Complete the following –
[A] Rewrite the film review's passage from "Still, it's the" up to and including "wishes it was.", replacing "boutique" with "dress shop".
[B] Continue the film review from the point where it ends.

Segment Start: Text shown

The gross-out set pieces in AP:TW still raise a chuckle, but they're less funny than the ones in the last American Pie film, which were, in turn, less funny than the ones in the film before that. The series' new director, Jesse "son of Bob" Dylan, is clumsier than his predecessors were, and, besides, Adam Herz, who wrote all three films, is running out of variations. There are only so many ways Jim can be caught in public with his pants down, only so many bodily excretions his sociopathic antagonist Stifler (Seann William Scott) can accidentally swallow.
Still, it's the absence of structure that's most disappointing. The movie starts with the pie-abusing Jim getting engaged to the flute-abusing Michelle (Alyson Hannigan), and it finishes with their getting married. But in between there's none of the first film's men-on-a-mission momentum, just some plot cul-de-sacs concerning Jim's dancing lessons, and whether a particular Chicago boutique will make the dress. It doesn't do the first movie justice. Rent Meet The Parents, picture all the characters as a decade younger, and you'll be watching the film American Pie: The Wedding wishes it was.
The Safety of Objects (15) is a safer version of Robert Altman's Short Cuts. Like that film, it interweaves a set of domestic short stories - written, in this case, by AM Homes - and it reminds us yet again that behind the picket fences of suburbia, seemingly sheltered families are just one wrong turn away from calamity.
Written and directed by Rose Troche (Go Fish), the film is watchable, skilfully made and well acted, by Glenn Close among others, and it hits the mark whenever it aims at comedy. But next to Short Cuts and Paul Thomas Anderson's Magnolia, it's glib and obvious, with a tendency to spell out its soft-centred message in its dialogue and voice-overs. After Dermot Mulroney walks out of his law job, he sits on a train beside some graffiti that reads, "Why is a man nothing without a purpose?" It could be a think bubble in a comic strip.

Segment End: Text shown
Segment Start: Supplied material

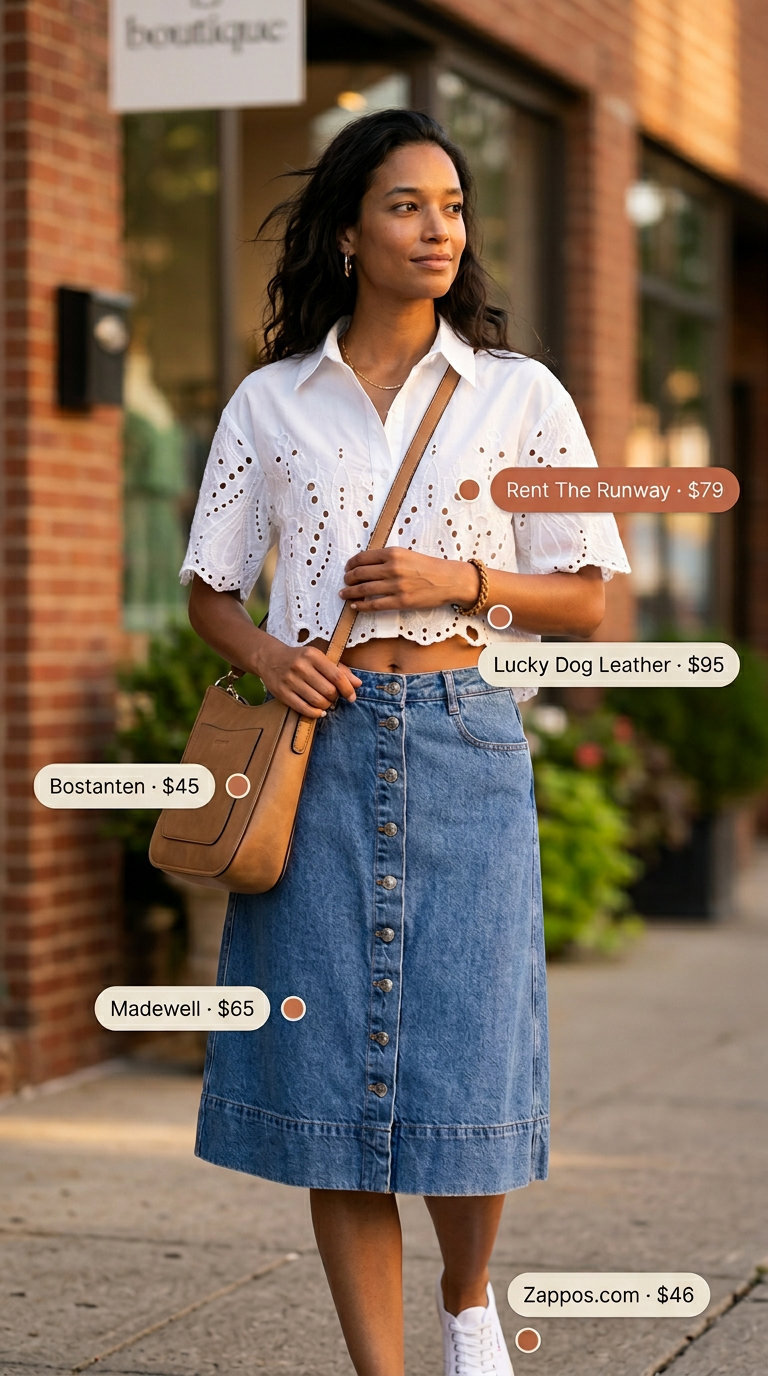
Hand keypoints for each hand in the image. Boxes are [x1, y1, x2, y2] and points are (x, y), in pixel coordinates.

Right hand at [256, 637, 361, 717]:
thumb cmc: (299, 659)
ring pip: (317, 701)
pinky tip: (319, 711)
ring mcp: (290, 680)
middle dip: (334, 697)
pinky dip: (315, 713)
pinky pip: (303, 708)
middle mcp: (300, 667)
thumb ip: (339, 670)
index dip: (347, 689)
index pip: (336, 676)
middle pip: (328, 691)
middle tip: (333, 697)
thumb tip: (358, 684)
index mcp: (312, 655)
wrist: (269, 658)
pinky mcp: (282, 693)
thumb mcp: (319, 658)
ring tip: (325, 703)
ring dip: (326, 706)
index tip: (351, 697)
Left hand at [341, 548, 477, 610]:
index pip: (363, 558)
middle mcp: (392, 568)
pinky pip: (375, 604)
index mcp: (393, 553)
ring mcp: (396, 586)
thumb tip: (366, 565)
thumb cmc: (429, 567)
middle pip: (360, 574)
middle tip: (344, 582)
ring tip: (344, 594)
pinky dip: (362, 605)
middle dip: (348, 579)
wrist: (449, 580)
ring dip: (350, 593)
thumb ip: (388, 558)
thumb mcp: (407, 554)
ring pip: (364, 589)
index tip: (347, 568)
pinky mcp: (401, 601)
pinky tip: (355, 606)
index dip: (351, 564)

Segment End: Supplied material

Answers per task –
[A]
Still, it's the absence of structure that's most disappointing. The movie starts with the pie-abusing Jim getting engaged to the flute-abusing Michelle (Alyson Hannigan), and it finishes with their getting married. But in between there's none of the first film's men-on-a-mission momentum, just some plot cul-de-sacs concerning Jim's dancing lessons, and whether a particular Chicago dress shop will make the dress. It doesn't do the first movie justice. Rent Meet The Parents, picture all the characters as a decade younger, and you'll be watching the film American Pie: The Wedding wishes it was.

[B]
Angela (15) is based on the true story of a mafia boss's wife in Palermo. Posing as a shoe-shopkeeper, she's content to run drugs for her husband until his handsome new protégé awakens her to the possibility of a different life. Much of Roberta Torre's film is shot like a fly-on-the-wall documentary, but she underplays the drama so much that there's hardly any of it left. Angela's lover is nothing more than a clichéd Latin Lothario, and we never know how Angela feels about him, her husband or her life of crime.
The affair seems less like tragic love than an office fling.
Freddy vs Jason (18) brings us the clash of two unkillable film fiends, Freddy Krueger from the Nightmare On Elm Street movies and Jason Voorhees from the Friday The 13th franchise. Naturally, it's a huge, tottering mountain of tripe. But what's riveting, and ultimately rather sad about it, is that it isn't a cheap potboiler like, for instance, Hallowe'en Resurrection. Time and talent have been invested in it. The director, Hong Kong's Ronny Yu, includes some unusually stylish imagery, the writing is deliberately loopy, and by the time the serial killers from beyond the grave have their concluding face-off, Freddy vs Jason - or is it Jason vs Freddy? - has the cartoon zaniness of Tim Burton's Beetlejuice. What a shame so much rollicking creativity was expended on such absolute claptrap.